Se acercó despacio en una meticulosa operación
comando. Rubia teñida, taco alto y autorizada para hipnotizar. Hubo promesas y
una amplia sonrisa. Cuando desperté, era el poseedor de una inigualable tarjeta
de crédito y su millón feliz. Me dijo: esta tarjeta solucionará y ordenará tus
problemas financieros de una vez, es una oportunidad fantástica. Es totalmente
gratis el primer bimestre. Entre mirada y mirada fui tentado con el publicitado
millón feliz. Al parecer y sin estar en el pleno uso de mis facultades, acepté
el grandioso préstamo en comodísimas cuotas mensuales. Los cadáveres no están
obligados a seguir pagando, eso creo. Después que firmé, los ojos de la rubia
no me coquetearon nunca más, guardando un mutismo sepulcral y sospechoso. Tal
vez quería la dirección de algún confesionario o serpentinas para celebrar la
estrepitosa caída de un tarado más de esta desabrida patria. Por primera vez,
supuse que podía ser víctima de una vileza legal vivaz.
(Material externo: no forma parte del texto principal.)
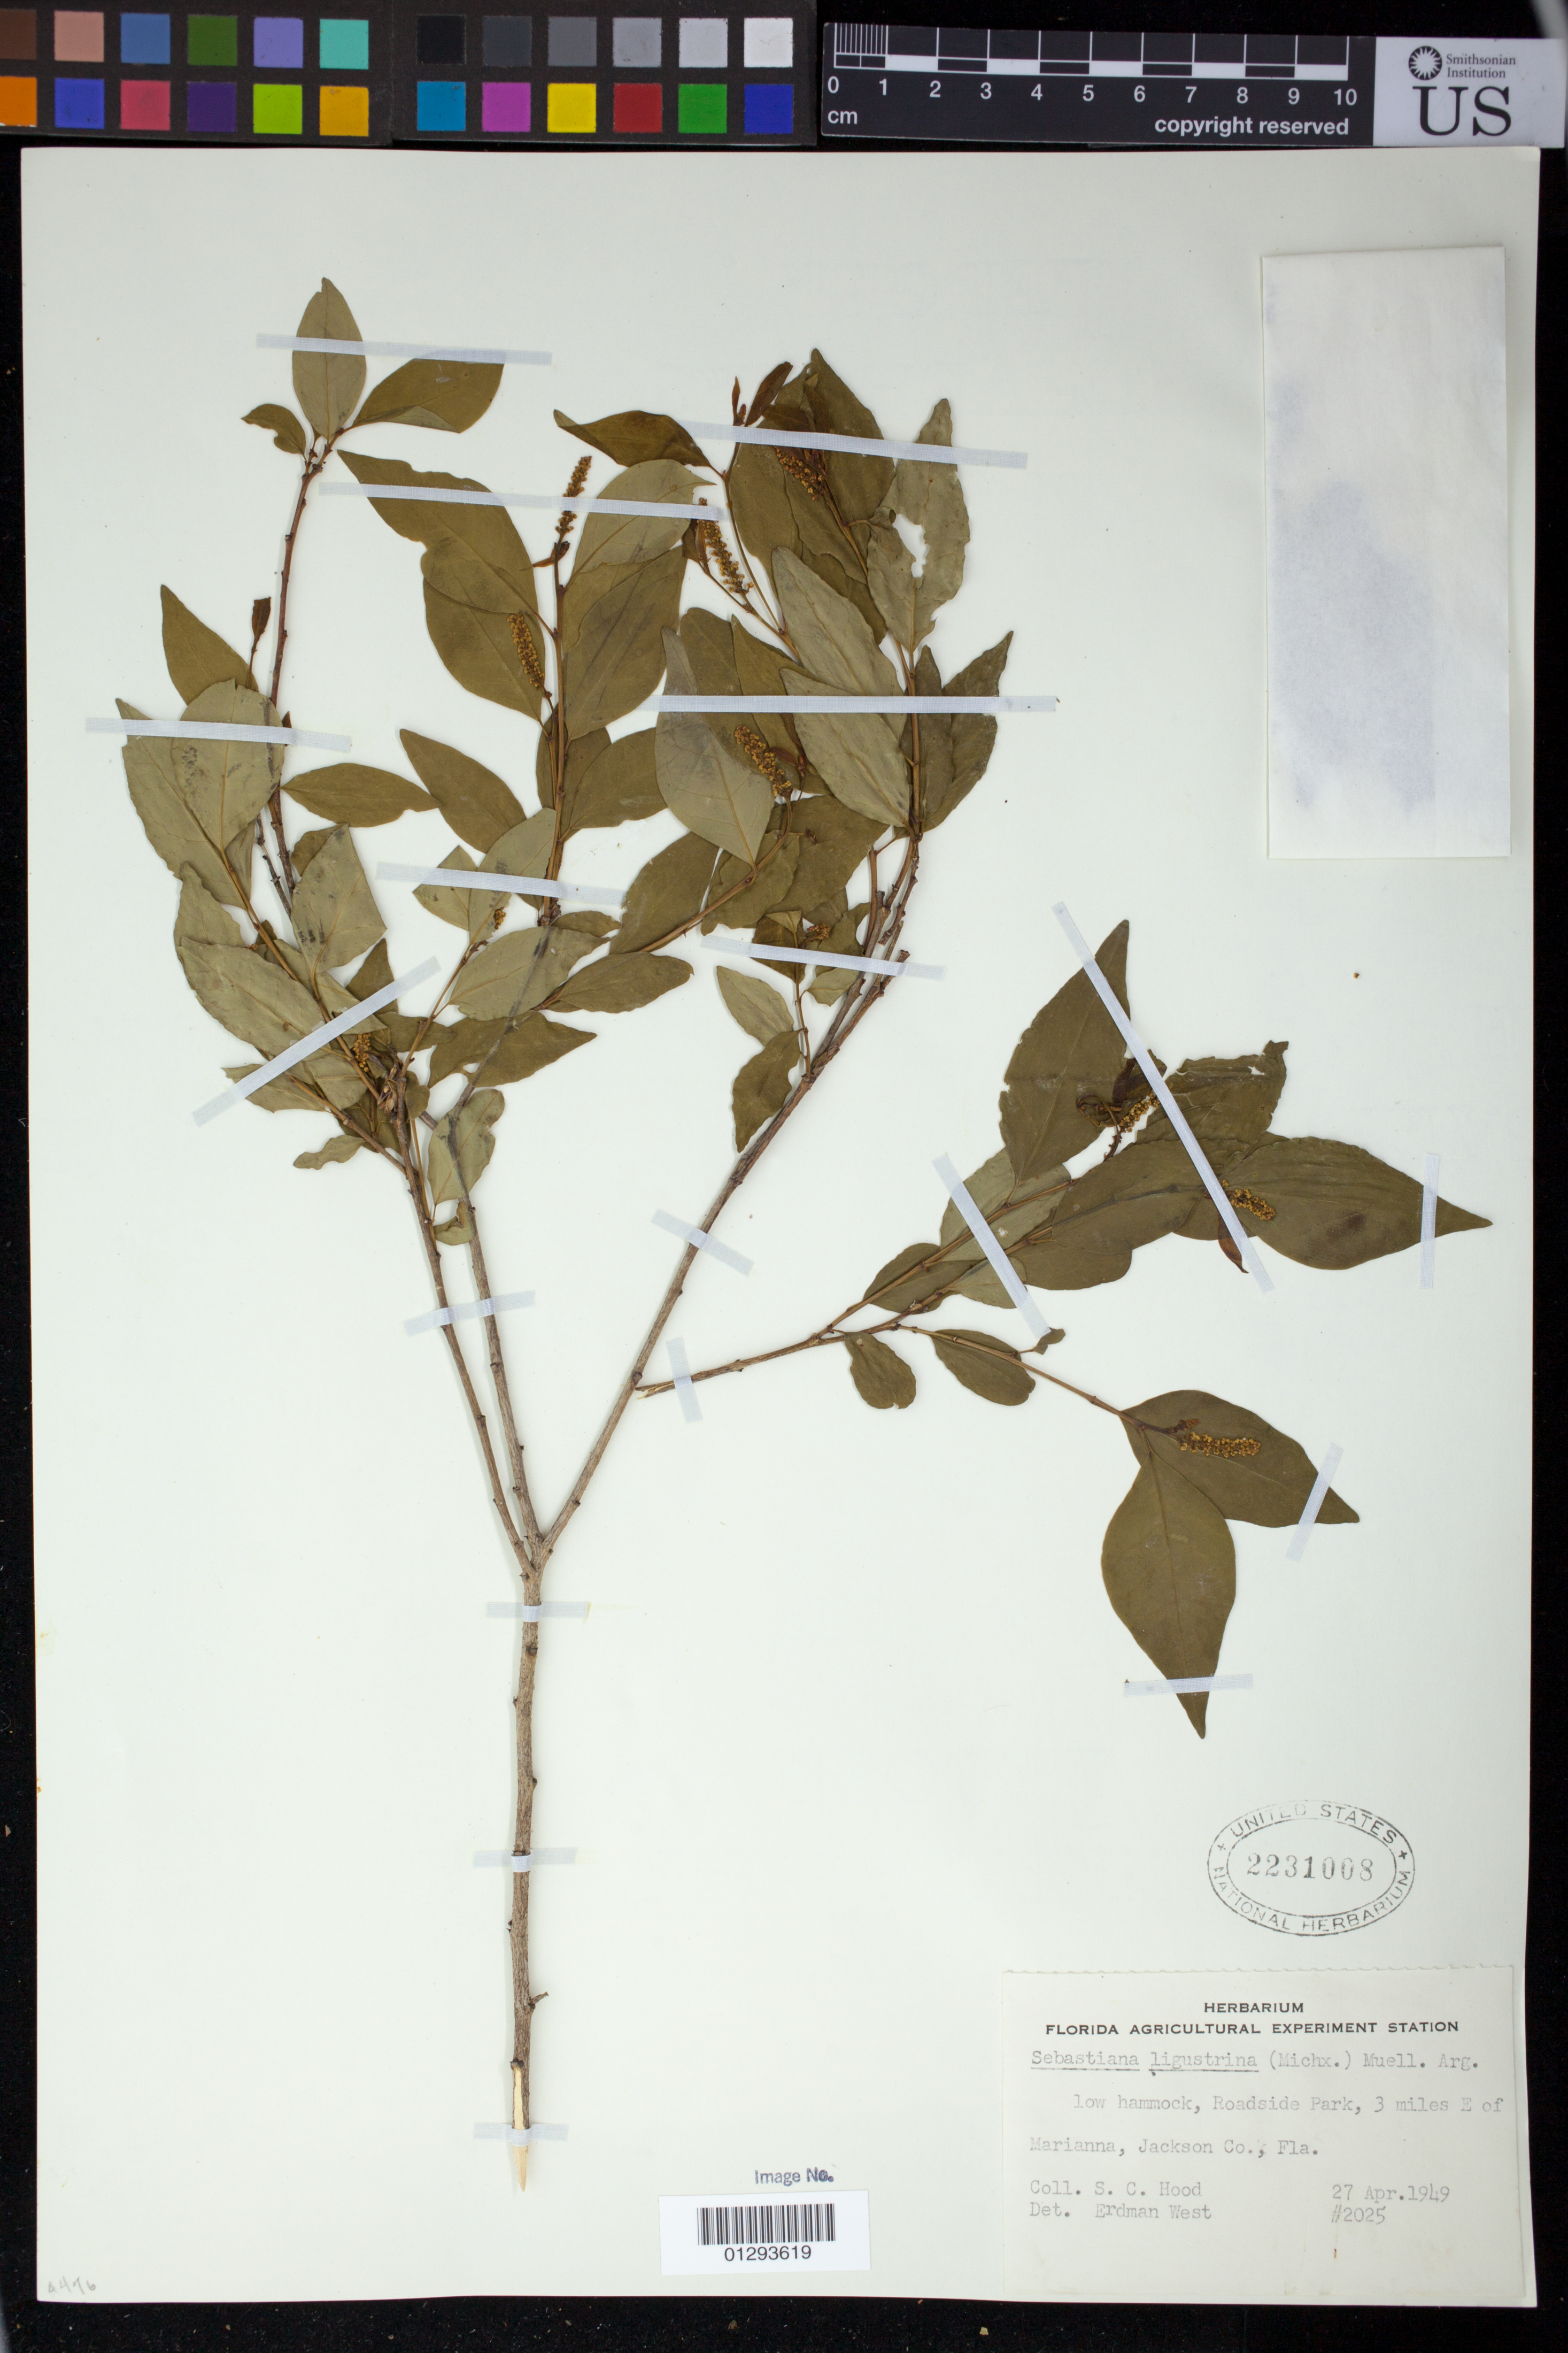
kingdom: Plantae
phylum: Tracheophyta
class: Magnoliopsida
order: Malpighiales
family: Euphorbiaceae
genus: Sebastiania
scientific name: Sebastiania fruticosa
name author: (Bartram) Fernald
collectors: S. Hood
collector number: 2025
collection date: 1949-04-27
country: United States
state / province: Florida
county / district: Jackson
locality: Roadside park, 3 miles east of Marianna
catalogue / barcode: US 2231008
El contrato tenía
timbres, letras en miniatura e invisibles. He abonado dos millones a la cuenta del martirio y todavía debo íntegro
el millón feliz y sus draconianos intereses. La tarjeta me dio status sacando a mi imaginación de la pobreza. El pago
de las cuotas me aterrizó en el cardiólogo y en un terapeuta. Al atrasarme
negocié con el siniestro gerente, amarrándome de pies y manos sin
contemplaciones. Yo no quería en mi lápida una tarjeta de crédito como causal
de mi fallecimiento. Con la fe de David continué luchando contra mi Goliat. Todos los meses, avergonzado y con gafas, me pongo en la larga fila de
los papanatas que de riguroso luto cancelan resignados las implacables cuotas
mensuales eternas. A medida que avanzo en la fila no me siento el niño sesudo
que mi abuela pregonaba que yo era. Sonámbulos y llorosos, vamos a un matadero
elegido. El gerente se ríe desde su oficina del público presente. Los dueños de
la institución financiera se reúnen en la penumbra de la noche a concebir
formas de aumentar las angustias de los clientes con más productos canallescos,
siempre tan bien manufacturados. Un abogado sin alma es el infatigable chacal
de los morosos o condenados. Los pistoleros o cobradores respiran extasiados
cuando te dejan en la calle desnudo, por el eficaz embargo. Como todos los baleados, supliqué piedad con una bandera blanca. Fue
inútil. La rubia me trata ahora como a un N.N.